José Ángel Talavera

Personal information
- Full name: José Ángel Talavera Juárez
- Date of birth: 2 August 1950 (age 76)
- Place of birth: Zacatepec de Hidalgo, Morelos, Mexico
- Height: 1.73 m (5 ft 8 in)
- Position: Midfielder

Senior career*
- Years: Team / Apps / (Gls)
- 1971–1974: Torreón
- 1974–1975: U. de Guadalajara
- 1975–1977: Atlético Potosino
- 1977–1978: Tigres UANL
- 1978–1979: CD Coyotes Neza

International career
- 1972: Mexico Olympic / 3 / (0)

= José Talavera =

Mexican footballer (born 1950)

José Ángel Talavera Juárez (born 2 August 1950) is a Mexican former professional footballer who played as a midfielder. He represented Mexico at the 1972 Summer Olympics and was a member of the Tigres UANL squad that won the club's first-ever league title in 1978.

== Club career ==
Talavera began his professional career in the early 1970s, establishing himself as a reliable midfielder in the Mexican Primera División. He made his professional debut with CF Torreón, where he played from 1971 to 1974. Following his time in Torreón, he joined the newly formed Universidad de Guadalajara (Leones Negros) for the 1974–1975 season, coinciding with the club's debut in the top flight.

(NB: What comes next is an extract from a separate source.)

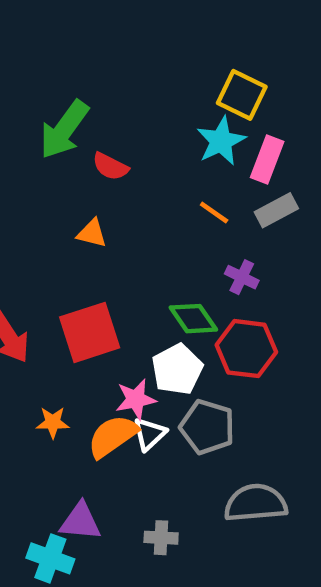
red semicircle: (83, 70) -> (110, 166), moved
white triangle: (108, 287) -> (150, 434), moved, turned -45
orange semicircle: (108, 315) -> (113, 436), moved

In 1975, Talavera moved to Atlético Potosino, spending two seasons with the San Luis Potosí-based club. His performances there earned him a move to Tigres UANL in 1977. This period proved to be the pinnacle of his domestic career. In his first season with the university club (1977–1978), Talavera was part of the historic squad that defeated UNAM Pumas in the final to claim Tigres' first-ever Primera División championship.

After the title-winning season, Talavera moved to CD Coyotes Neza for the 1978–1979 campaign. The club was a new addition to the league at the time, having recently acquired the franchise of CF Laguna. He concluded his high-level professional career shortly thereafter, leaving a legacy as a versatile midfielder during one of the most competitive eras of Mexican football.

== Career statistics ==
=== Club ===

| Club | Season | League |  |  |
| Division | Apps | Goals |
| Torreón | 1971–72 | Primera División | — | — |
| 1972–73 | — | — |
| 1973–74 | — | — |
| Total |  | — | — |
| U. de Guadalajara | 1974–75 | Primera División | — | — |
| Atlético Potosino | 1975–76 | Primera División | — | — |
| 1976–77 | — | — |
| Total |  | — | — |
| Tigres UANL | 1977–78 | Primera División | — | — |
| CD Coyotes Neza | 1978–79 | Primera División | — | — |
| Career total |  |  | — | — |

Note: Precise appearance data for several seasons in the 1970s is currently unavailable in digital archives.

== International career ==
Talavera was a key member of the Mexico national amateur team during the early 1970s. His most significant international contribution came in 1972, when he was selected by coach Diego Mercado to represent Mexico at the 1972 Summer Olympics in Munich, West Germany.

During the tournament, Talavera appeared in three matches. He played in the opening group stage matches, including a 1–0 victory over Sudan and a 1–0 win against Burma (now Myanmar). He also featured in the second group stage match against the Soviet Union. Mexico ultimately finished the tournament in 7th place.